══ TEXTABSCHNITT ══

Für den Fall, dass ich die Fluglotsen-Ausbildung nicht erfolgreich abschließen würde, immatrikulierte ich mich vorsichtshalber für das Wintersemester 70/71 an der PH in Köln. Schaden konnte es ja nicht.
Die Frage war nur, wie ich die Vorlesungen an der PH und die Flusi-Ausbildung unter einen Hut bringen sollte. Aber Horst meinte, im 1. Semester liefe sowieso nicht viel, das könnte man ruhig schlabbern. Wenn es zeitlich hinkam, nahm ich an Vorlesungen teil, allerdings war das nur sehr sporadisch möglich.
Die Tätigkeit im Tower sah nun völlig anders aus. Meine Ausbilder waren jetzt die Fluglotsen, und die wechselten häufig, was schon mal ein Nachteil war. Hinzu kam, dass sie ihren Job zwar hervorragend machten, aber als Ausbilder waren wohl nicht alle geeignet. Sie sahen uns mehr oder weniger als eine Last oder ein notwendiges Übel an. Dementsprechend war auch die Art, wie wir behandelt wurden.

═══
══ DATENAUSZUG ══

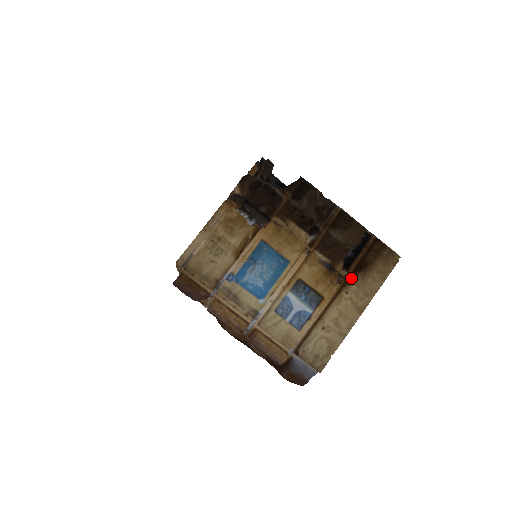
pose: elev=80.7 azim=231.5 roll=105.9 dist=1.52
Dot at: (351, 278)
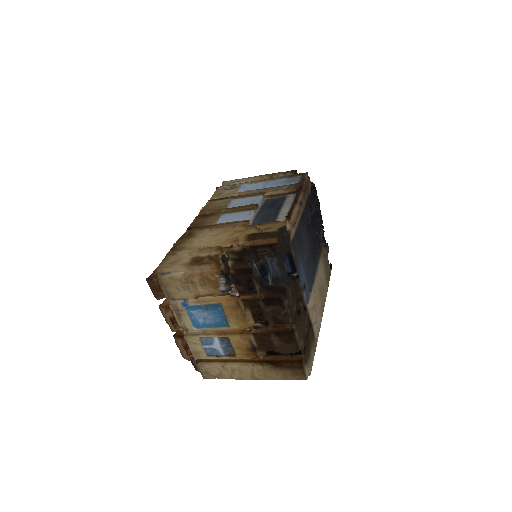
Dot at: (263, 362)
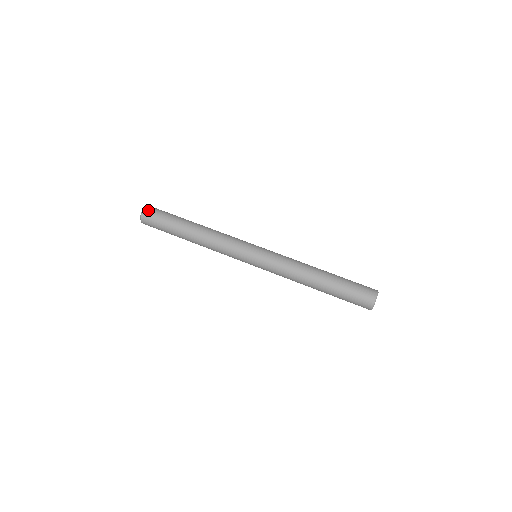
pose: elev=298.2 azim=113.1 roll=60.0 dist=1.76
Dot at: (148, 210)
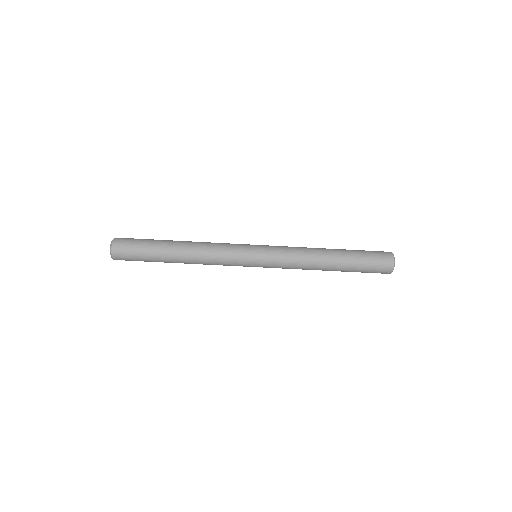
Dot at: (118, 259)
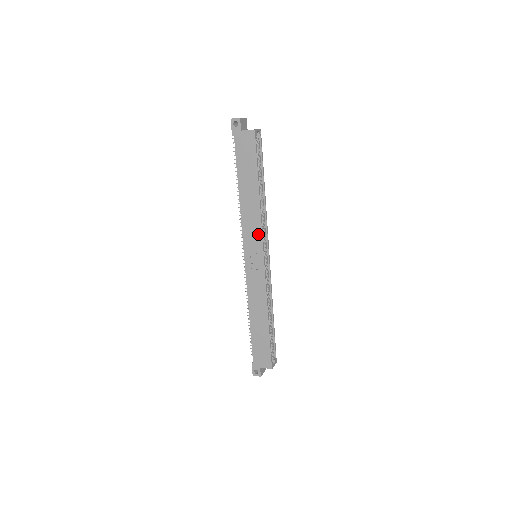
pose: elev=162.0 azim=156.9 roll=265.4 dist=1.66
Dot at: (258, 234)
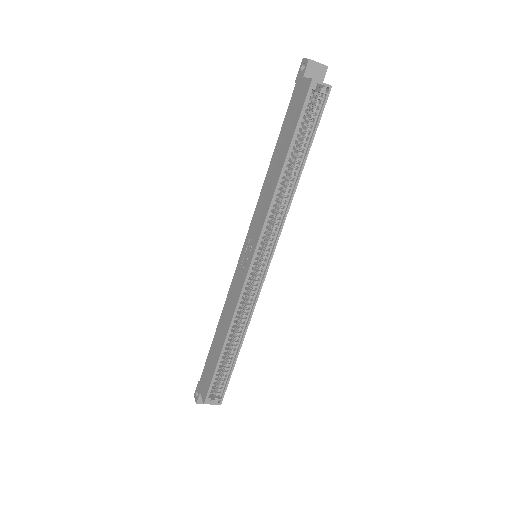
Dot at: (260, 225)
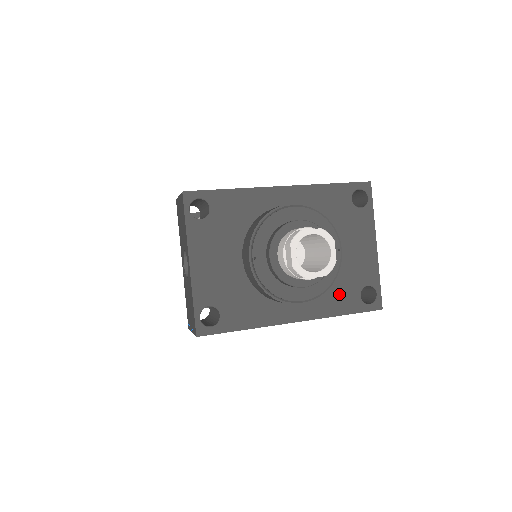
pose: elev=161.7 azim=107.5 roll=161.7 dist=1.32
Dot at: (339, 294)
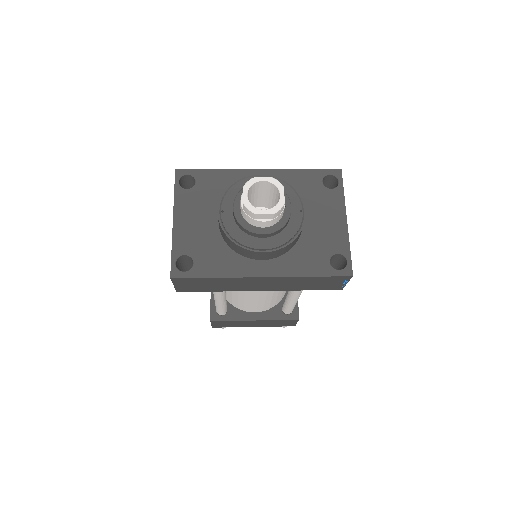
Dot at: (307, 258)
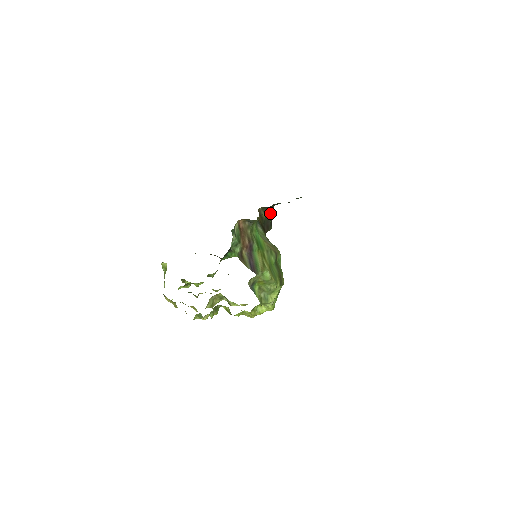
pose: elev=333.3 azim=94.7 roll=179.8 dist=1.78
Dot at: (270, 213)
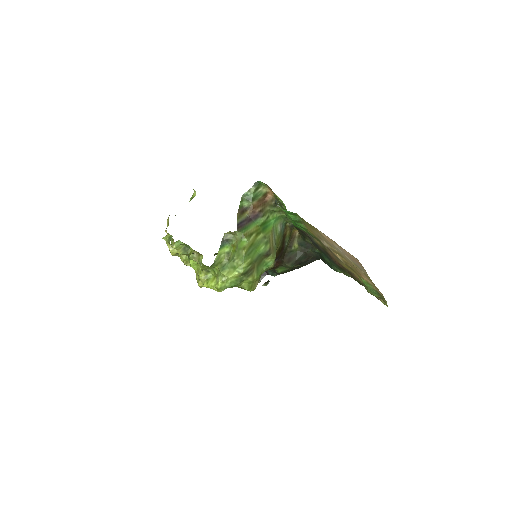
Dot at: (302, 253)
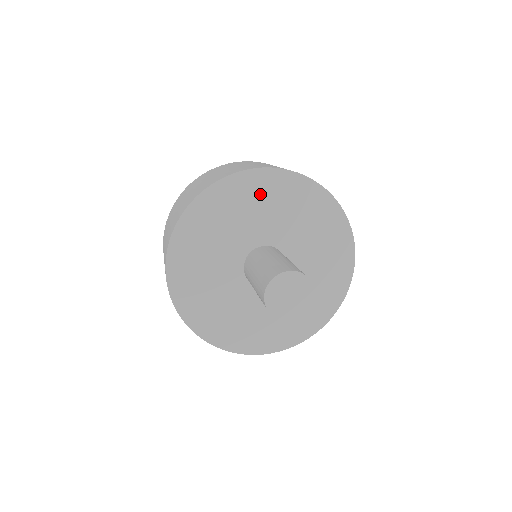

═══

ZIEL —
Gib den Textabschnitt über die Fluglotsen-Ausbildung vollständig und wortgetreu wieder.

AUSGABE —
Für den Fall, dass ich die Fluglotsen-Ausbildung nicht erfolgreich abschließen würde, immatrikulierte ich mich vorsichtshalber für das Wintersemester 70/71 an der PH in Köln. Schaden konnte es ja nicht.
Die Frage war nur, wie ich die Vorlesungen an der PH und die Flusi-Ausbildung unter einen Hut bringen sollte. Aber Horst meinte, im 1. Semester liefe sowieso nicht viel, das könnte man ruhig schlabbern. Wenn es zeitlich hinkam, nahm ich an Vorlesungen teil, allerdings war das nur sehr sporadisch möglich.
Die Tätigkeit im Tower sah nun völlig anders aus. Meine Ausbilder waren jetzt die Fluglotsen, und die wechselten häufig, was schon mal ein Nachteil war. Hinzu kam, dass sie ihren Job zwar hervorragend machten, aber als Ausbilder waren wohl nicht alle geeignet. Sie sahen uns mehr oder weniger als eine Last oder ein notwendiges Übel an. Dementsprechend war auch die Art, wie wir behandelt wurden.